» **PROBLEM SET**:
A) In the plot evolution notebook, reproduce the passage starting at "Finally plot the" and ending at "plt.xlim(xmin, xmax)", swapping "xmin" for "x_lower".
B) According to the plot evolution notebook, which function returns the bolometric luminosity, radius, and temperature evolution of the SLSNe?
C) Render this sentence from the plot evolution notebook in Spanish: "Use the get_evolution function to get the bolometric luminosity, radius, and temperature evolution of all SLSNe in extrabol."

» **PROVIDED PASSAGE**:
--- START ---
Plot Evolution

This notebook shows an example on how to import the bolometric properties of the SLSN population and plot their evolution. First, import the required packages.

from slsne.utils import cb_g
from slsne.lcurve import get_evolution
import numpy as np
import matplotlib.pyplot as plt
plt.rcParams.update({'font.size': 11})
plt.rcParams.update({'font.family': 'serif'})

Use the get_evolution function to get the bolometric luminosity, radius, and temperature evolution of all SLSNe in extrabol.

# Samples are the time samples at which the light curve is sampled
samples, interp_lum_array, interp_temp_array, interp_radius_array = get_evolution()

Now we can calculate the 1, 2, and 3 sigma ranges for each of these parameters:

lum_low3, lum_low2, lum_low1, lum_mean, lum_hi1, lum_hi2, lum_hi3 =\
    np.nanpercentile(interp_lum_array, [0.13, 2.28, 15.87, 50, 84.13, 97.72, 99.87], axis = 0)
temp_low3, temp_low2, temp_low1, temp_mean, temp_hi1, temp_hi2, temp_hi3 =\
    np.nanpercentile(interp_temp_array, [0.13, 2.28, 15.87, 50, 84.13, 97.72, 99.87], axis = 0)
radius_low3, radius_low2, radius_low1, radius_mean, radius_hi1, radius_hi2, radius_hi3 =\
    np.nanpercentile(interp_radius_array, [0.13, 2.28, 15.87, 50, 84.13, 97.72, 99.87], axis = 0)

Finally plot the results

xmin, xmax = np.min(samples), np.max(samples)

plt.figure(figsize=(5,7))
plt.subplots_adjust(hspace=0)

plt.subplot(311)
plt.ylim(41.8, 45.1)
plt.xlim(xmin, xmax)
plt.plot(samples, interp_lum_array.T, color = cb_g, alpha = 0.1, linewidth = 1)
plt.fill_between(samples, lum_low1, lum_hi1, alpha = 0.6, color = cb_g, linewidth = 0)
plt.fill_between(samples, lum_low2, lum_hi2, alpha = 0.2, color = cb_g, linewidth = 0)
--- END ---
» **DATASET ENTRIES**:
--- START ---
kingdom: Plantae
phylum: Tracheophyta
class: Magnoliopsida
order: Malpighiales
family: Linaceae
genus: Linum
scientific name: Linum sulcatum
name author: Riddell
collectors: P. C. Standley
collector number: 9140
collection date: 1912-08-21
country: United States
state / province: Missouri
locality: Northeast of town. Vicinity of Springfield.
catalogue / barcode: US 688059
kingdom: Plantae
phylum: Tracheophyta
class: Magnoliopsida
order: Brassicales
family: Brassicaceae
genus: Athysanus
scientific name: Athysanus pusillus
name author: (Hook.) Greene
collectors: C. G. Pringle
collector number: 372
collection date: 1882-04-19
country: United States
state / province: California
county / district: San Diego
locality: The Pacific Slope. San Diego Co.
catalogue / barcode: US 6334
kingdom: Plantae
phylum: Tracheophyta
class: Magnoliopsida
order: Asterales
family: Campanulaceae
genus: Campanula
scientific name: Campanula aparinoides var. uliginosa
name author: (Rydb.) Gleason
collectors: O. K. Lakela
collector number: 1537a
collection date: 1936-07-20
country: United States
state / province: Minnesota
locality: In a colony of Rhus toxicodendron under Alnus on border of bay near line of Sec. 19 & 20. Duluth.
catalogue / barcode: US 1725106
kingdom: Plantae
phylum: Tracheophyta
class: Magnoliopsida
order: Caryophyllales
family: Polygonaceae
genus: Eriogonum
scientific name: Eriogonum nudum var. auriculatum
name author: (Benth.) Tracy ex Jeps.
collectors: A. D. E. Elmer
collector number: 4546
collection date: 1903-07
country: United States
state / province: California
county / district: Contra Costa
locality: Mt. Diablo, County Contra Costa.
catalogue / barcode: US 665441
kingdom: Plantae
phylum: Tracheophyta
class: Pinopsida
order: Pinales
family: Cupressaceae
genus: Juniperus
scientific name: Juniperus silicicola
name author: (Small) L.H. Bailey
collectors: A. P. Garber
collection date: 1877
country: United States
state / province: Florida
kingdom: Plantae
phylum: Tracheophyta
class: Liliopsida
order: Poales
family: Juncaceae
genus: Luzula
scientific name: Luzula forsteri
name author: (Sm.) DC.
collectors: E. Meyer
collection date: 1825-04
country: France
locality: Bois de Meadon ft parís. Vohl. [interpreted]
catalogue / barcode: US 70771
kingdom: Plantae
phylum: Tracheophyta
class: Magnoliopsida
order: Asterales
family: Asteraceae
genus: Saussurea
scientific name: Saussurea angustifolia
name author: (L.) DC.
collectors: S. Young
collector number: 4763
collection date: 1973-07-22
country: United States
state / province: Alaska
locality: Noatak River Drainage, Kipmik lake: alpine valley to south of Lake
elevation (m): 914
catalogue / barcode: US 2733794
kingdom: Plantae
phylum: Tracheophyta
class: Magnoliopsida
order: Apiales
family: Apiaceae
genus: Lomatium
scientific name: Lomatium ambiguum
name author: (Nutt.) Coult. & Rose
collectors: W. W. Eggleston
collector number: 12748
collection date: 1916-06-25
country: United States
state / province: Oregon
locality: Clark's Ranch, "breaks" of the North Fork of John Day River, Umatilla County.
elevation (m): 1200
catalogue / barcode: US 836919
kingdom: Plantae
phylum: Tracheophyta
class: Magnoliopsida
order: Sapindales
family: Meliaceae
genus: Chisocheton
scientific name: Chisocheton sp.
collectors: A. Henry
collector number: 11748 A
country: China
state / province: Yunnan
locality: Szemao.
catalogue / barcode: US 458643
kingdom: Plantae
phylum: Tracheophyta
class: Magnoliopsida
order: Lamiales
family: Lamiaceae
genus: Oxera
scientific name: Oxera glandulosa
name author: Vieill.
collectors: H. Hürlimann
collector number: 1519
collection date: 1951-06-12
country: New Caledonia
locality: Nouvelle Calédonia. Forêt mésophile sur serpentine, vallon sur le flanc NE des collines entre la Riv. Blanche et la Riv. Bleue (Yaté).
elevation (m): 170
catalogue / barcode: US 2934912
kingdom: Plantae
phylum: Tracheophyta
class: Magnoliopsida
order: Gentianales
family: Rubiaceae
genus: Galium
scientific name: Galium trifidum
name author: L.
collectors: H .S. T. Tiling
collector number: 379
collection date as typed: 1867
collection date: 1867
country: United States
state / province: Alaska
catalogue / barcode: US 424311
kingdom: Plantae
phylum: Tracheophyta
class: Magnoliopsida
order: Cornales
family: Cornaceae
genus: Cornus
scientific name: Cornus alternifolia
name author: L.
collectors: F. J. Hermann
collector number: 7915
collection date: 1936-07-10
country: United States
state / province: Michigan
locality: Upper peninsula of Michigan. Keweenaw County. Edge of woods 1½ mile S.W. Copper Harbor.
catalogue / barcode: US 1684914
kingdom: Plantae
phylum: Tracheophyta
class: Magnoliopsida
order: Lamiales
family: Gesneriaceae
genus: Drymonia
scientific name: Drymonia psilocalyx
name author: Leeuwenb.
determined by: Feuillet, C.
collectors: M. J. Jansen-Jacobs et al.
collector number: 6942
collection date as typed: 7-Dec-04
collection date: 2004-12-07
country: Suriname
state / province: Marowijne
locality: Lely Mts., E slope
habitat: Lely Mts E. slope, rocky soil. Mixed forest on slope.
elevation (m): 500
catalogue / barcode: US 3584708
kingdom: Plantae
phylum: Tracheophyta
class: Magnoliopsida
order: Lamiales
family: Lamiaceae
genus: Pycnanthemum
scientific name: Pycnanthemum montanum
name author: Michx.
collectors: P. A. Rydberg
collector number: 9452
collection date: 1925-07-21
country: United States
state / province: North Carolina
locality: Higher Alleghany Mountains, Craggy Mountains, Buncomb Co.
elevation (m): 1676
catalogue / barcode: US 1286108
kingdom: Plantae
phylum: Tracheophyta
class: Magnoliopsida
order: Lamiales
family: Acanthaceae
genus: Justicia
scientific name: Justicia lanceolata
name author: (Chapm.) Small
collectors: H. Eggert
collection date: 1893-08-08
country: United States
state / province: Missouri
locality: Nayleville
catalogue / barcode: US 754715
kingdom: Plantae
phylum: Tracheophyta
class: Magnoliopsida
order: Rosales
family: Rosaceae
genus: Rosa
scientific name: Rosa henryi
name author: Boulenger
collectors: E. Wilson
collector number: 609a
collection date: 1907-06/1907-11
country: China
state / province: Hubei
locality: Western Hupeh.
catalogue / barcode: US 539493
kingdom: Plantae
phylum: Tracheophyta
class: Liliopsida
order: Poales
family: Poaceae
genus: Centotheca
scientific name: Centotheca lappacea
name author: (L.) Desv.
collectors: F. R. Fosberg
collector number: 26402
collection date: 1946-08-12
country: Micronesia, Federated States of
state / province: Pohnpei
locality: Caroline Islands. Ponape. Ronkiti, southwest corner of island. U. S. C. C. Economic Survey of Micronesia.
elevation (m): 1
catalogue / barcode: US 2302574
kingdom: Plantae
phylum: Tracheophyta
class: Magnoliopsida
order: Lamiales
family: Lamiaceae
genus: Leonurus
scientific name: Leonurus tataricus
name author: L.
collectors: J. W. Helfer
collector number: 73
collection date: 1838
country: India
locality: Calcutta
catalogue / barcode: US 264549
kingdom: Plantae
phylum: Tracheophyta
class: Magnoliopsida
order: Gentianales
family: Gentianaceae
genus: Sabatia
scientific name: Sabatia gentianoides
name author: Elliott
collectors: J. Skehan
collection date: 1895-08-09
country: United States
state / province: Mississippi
--- END ---
» **CORRECT ANSWERS**:
A)
Finally plot the results

x_lower, xmax = np.min(samples), np.max(samples)

plt.figure(figsize=(5,7))
plt.subplots_adjust(hspace=0)

plt.subplot(311)
plt.ylim(41.8, 45.1)
plt.xlim(x_lower, xmax)

B) The get_evolution function.

C) Utilice la función get_evolution para obtener la evolución de la luminosidad bolométrica, el radio y la temperatura de todas las SLSNe en extrabol.